┏━━

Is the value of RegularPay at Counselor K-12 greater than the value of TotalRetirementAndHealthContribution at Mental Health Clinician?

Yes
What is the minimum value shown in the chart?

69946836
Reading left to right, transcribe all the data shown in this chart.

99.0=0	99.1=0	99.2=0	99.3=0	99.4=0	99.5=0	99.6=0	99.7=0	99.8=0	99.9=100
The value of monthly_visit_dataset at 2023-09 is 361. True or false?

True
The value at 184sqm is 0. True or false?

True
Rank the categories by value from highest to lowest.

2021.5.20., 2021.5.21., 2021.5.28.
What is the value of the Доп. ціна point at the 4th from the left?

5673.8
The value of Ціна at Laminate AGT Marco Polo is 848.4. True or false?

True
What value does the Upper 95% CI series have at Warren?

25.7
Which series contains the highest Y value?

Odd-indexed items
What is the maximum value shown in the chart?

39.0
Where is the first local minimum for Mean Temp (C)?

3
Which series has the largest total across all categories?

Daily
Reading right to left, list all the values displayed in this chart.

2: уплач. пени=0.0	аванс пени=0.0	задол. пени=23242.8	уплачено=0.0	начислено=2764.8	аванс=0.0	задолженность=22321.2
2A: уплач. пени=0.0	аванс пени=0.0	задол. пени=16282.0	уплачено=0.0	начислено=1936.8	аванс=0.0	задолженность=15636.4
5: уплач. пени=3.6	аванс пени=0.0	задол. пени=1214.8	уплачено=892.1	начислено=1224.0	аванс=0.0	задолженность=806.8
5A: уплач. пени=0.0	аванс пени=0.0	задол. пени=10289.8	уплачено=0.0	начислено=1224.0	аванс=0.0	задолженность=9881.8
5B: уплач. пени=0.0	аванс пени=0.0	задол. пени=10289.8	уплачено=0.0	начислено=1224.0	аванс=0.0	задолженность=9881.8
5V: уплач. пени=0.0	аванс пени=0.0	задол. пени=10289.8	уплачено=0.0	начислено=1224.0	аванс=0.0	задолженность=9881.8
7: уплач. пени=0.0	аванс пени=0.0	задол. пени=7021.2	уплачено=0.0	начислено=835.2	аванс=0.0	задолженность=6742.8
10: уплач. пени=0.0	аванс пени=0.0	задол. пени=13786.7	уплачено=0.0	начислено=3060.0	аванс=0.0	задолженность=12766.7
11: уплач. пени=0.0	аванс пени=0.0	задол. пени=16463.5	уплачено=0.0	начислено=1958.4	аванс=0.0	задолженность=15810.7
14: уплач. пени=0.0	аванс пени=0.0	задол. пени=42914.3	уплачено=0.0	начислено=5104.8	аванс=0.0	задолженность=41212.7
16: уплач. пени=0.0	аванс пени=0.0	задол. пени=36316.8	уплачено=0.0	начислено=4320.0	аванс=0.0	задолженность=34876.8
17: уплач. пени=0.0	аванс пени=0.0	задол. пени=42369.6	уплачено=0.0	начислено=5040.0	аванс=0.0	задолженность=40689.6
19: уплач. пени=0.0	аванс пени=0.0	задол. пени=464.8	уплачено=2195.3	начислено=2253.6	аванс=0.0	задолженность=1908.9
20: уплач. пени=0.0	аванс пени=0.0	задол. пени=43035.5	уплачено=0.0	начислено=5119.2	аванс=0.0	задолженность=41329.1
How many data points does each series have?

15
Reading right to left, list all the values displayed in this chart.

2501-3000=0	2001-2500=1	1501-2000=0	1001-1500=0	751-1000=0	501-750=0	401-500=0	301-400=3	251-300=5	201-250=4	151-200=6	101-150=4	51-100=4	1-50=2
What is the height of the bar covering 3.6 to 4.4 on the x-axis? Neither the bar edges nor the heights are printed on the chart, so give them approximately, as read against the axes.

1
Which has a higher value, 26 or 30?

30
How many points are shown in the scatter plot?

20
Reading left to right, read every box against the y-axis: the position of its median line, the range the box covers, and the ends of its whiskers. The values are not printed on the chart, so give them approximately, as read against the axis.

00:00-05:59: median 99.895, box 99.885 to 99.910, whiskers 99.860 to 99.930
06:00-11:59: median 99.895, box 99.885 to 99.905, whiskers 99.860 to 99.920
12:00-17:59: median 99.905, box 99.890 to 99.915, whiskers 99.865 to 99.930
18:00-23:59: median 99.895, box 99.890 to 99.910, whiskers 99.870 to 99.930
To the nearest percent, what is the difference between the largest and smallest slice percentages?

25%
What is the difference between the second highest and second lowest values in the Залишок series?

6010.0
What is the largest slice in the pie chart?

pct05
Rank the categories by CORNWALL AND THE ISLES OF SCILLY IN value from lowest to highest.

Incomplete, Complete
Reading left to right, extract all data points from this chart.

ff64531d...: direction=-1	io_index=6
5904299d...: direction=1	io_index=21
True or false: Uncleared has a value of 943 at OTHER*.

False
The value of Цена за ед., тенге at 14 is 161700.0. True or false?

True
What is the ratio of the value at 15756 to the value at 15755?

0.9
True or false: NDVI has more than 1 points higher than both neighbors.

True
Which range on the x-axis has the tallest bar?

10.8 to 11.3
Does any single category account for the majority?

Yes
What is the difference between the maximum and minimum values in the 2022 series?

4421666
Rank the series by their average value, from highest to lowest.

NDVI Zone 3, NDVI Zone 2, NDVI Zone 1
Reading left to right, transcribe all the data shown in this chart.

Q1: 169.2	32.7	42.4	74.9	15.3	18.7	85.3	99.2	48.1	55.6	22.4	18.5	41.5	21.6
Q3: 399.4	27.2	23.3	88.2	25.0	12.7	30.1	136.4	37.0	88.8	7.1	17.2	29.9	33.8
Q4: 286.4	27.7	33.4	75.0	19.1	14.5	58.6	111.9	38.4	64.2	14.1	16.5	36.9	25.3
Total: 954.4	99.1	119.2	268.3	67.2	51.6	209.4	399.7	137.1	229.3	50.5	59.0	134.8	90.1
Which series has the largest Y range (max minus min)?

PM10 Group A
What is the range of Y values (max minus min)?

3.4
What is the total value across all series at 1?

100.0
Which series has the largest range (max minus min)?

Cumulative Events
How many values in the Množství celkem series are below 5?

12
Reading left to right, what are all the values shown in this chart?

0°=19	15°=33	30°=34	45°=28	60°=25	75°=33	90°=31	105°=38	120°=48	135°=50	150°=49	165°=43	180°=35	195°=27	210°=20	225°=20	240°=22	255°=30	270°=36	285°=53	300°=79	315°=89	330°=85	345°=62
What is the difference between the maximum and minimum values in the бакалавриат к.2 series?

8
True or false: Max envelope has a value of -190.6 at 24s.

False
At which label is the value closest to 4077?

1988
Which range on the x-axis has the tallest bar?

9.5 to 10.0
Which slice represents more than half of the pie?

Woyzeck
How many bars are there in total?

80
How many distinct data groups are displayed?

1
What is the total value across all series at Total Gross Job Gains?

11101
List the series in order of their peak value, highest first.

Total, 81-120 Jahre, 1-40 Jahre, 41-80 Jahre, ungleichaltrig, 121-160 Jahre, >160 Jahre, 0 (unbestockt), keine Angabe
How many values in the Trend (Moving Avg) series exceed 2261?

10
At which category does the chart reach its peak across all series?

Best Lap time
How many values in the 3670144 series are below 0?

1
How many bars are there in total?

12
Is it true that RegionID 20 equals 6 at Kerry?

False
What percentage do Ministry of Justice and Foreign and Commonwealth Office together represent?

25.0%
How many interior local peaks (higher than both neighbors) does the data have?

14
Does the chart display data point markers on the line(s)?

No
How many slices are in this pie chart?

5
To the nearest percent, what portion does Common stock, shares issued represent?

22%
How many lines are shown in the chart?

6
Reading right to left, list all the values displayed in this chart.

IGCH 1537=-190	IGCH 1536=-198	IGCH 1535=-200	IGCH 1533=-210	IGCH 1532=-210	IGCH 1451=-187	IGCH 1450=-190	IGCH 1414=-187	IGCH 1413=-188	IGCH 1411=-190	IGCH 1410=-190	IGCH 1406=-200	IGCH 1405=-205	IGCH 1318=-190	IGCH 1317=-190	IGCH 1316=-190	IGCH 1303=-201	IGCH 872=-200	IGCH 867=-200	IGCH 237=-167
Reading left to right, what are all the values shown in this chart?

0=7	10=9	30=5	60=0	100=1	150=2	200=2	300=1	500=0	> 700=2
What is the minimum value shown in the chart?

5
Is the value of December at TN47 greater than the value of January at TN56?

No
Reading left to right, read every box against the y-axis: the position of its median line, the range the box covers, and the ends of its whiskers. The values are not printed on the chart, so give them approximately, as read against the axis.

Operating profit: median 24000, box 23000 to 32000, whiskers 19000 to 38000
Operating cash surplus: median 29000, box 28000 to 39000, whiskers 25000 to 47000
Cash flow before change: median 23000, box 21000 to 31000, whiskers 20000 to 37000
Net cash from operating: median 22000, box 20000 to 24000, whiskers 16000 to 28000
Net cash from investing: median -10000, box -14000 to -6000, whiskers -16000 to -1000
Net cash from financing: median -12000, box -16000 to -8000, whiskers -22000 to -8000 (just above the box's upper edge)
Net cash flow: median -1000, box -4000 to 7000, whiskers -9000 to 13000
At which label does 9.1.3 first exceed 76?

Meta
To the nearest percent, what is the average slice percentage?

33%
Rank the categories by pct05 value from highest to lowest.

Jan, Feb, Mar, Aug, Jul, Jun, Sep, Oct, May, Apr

┗━━

• Work item: Select every line in the entries above that contains the word "minimum", and copy each one out.

• Reply:
What is the minimum value shown in the chart?
Where is the first local minimum for Mean Temp (C)?
What is the difference between the maximum and minimum values in the 2022 series?
What is the difference between the maximum and minimum values in the бакалавриат к.2 series?
What is the minimum value shown in the chart?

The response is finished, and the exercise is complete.